Intrepid Girl Reporter


Monday, 12/15: like you and me
December 16, 2008, 1:20 am
Filed under: history, I am not cool, IGR Recommends, life progress, meta, music | Tags: ,

I thought I only had one thing to write about, but actually I was wrong.

1. You probably have (not) noticed that my avatar has changed. Tricia Takanawa seems to fit me, since we’re both essentially Connie Chung 2.0. Given the fact that I do have a job that will be starting soon, I need to make a much stronger effort towards anonymity. I’m also going to try to sort of consolidate my internet identity in the new year, because I have so many damn projects going on. I need to make sure that everything is identifiably me, where “me” is “anonymous” (unless you already know me). At least that’s what I’m thinking right now.

2. I lost my watch. I really hate losing things, which is strange, because I do it so often that one would think I would have established some sort of fail-safe by now. I know it’s in my room somewhere, and what I’m inclined to think happened is that I probably left it out on my dresser and the cleaning people MM hired to come every couple weeks put it somewhere I can’t find. (I don’t think they took it, because there are a lot of other nicer things they could have taken.) At any rate, I am usually okay with trying to find things over the course of time, but occasionally I lapse back into my old panic mode, which usually involves me blowing the whole thing out of proportion (i.e.: this means that I am forever irresponsible, that I have no appreciation for the nice things my parents have provided for me, therefore that I am a bad daughter, etc., etc.). All of which means that although I sound calm, I am secretly freaking out. I am reminded of a story I never liked about my father: when he was little his grandfather gave him a piastre and he lost it and went ballistic, so much so that his grandfather tried to give him another. “No,” he said. “I want THAT ONE.” I hated it for two reasons that should be fairly obvious: 1) even as a child I was concerned with the prospect of buying love and wanted my parents to know that I would never be so materialistic that I would care what they got me (yes, I was the most neurotic six-year-old on the planet); 2) I totally sympathized with my dad and knew that he never got that stupid coin back.

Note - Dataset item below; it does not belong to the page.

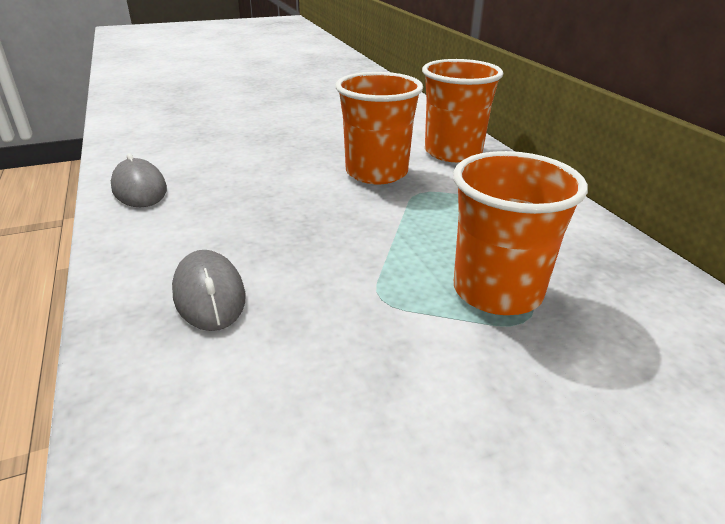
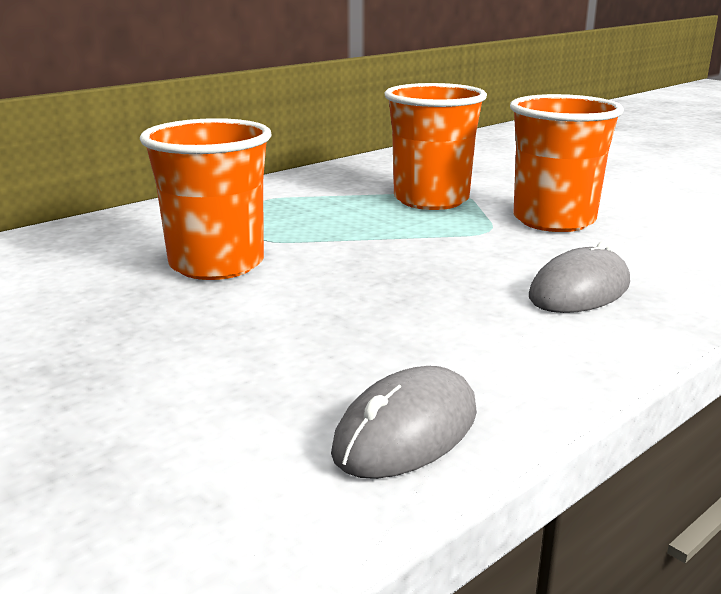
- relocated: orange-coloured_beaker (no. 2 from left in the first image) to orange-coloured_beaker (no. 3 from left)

3. I will hopefully write a series of entries re: my favorite Christmas CDs, and I would like to start by discussing a set we listen to with some frequency every year:

We actually have 1 and 5 as well, but they never get as much play. It should be unsurprising that as a middle/high school student, I was far more taken with traditional songs covered in a way that could be construed as “edgy” (well, if you’re thirteen) than anything else. Also that I’m a big fan of what was considered cool in the mid-1990s. NONETHELESS: AVSC2 has an absolutely incredible cover of Bob Dylan’s “I Believe in You,” by Sinead O’Connor, as well as an awesome jazzy version of “What Child is This” by Vanessa Williams (yes, that Vanessa Williams). Meanwhile, 3 features the Smashing Pumpkins’ “Christmastime,” which makes wonderful use of that joyous thing the Pumpkins do so well when they want to, as well as “The Christmas Song,” one of my favorite Dave Matthews songs. SHUT UP. Also “Christmas is Now Drawing Near At Hand,” which is probably the best and weirdest thing that Steve Winwood (!!!) ever recorded.

4. I went to look at house shares in DC this weekend, which was for real almost as difficult as trying to get a job. Demand > supply. Fortunately, I managed to meet a lot of really cool people whom I would like to see again, even if I don’t live with them. Still, though, I got to experience the open house, which is basically like a co-ed Greek rush in which everyone is desperately trying to convince the current tenants that:

  1. they are the most fun person there, except
  2. that they are totally cool and already have friends and thus are not doing the housemate thing to make friends at all and that it doesn’t matter if the housemates want to hang out with them or not, and
  3. that in addition to being fun they are also responsible and employed and
  4. will simultaneously be really clean and not care at all if anyone else is dirty.

FUN STUFF. I will have housing updates by tomorrow at the latest.

We stopped at a Vietnamese place in Arlington on the way out, and it had canh chua tom, which is probably one of my favorite Vietnamese soups ever and is often absent from restaurant menus. I think it’s kind of a pain to make. The walls were lined with pictures of American military officials, all of whom had written notes for the owner. During the meal, I think I asked MA who used to cook for the family when he was a kid, and he started telling us about the nannies and the cook and the chauffeur/bouncer (“He was like a cool uncle”), none of whose whereabouts are currently known. At least not by us. Later he said, “The owner probably knows my mom.”

“Why?” I asked.

There’s a large Vietnamese community in NoVa, and apparently it’s full of ex-military officials and high-ups – which makes sense when one considers its location. Which is the circle my family would have been in. “You should ask to see him,” I said, and he shook his head.

For whatever reason, I’ve been thinking about that man a lot, and how young my father was when he lost all of that – a loss for which most people probably wouldn’t have much sympathy. No one has any love for the bougie.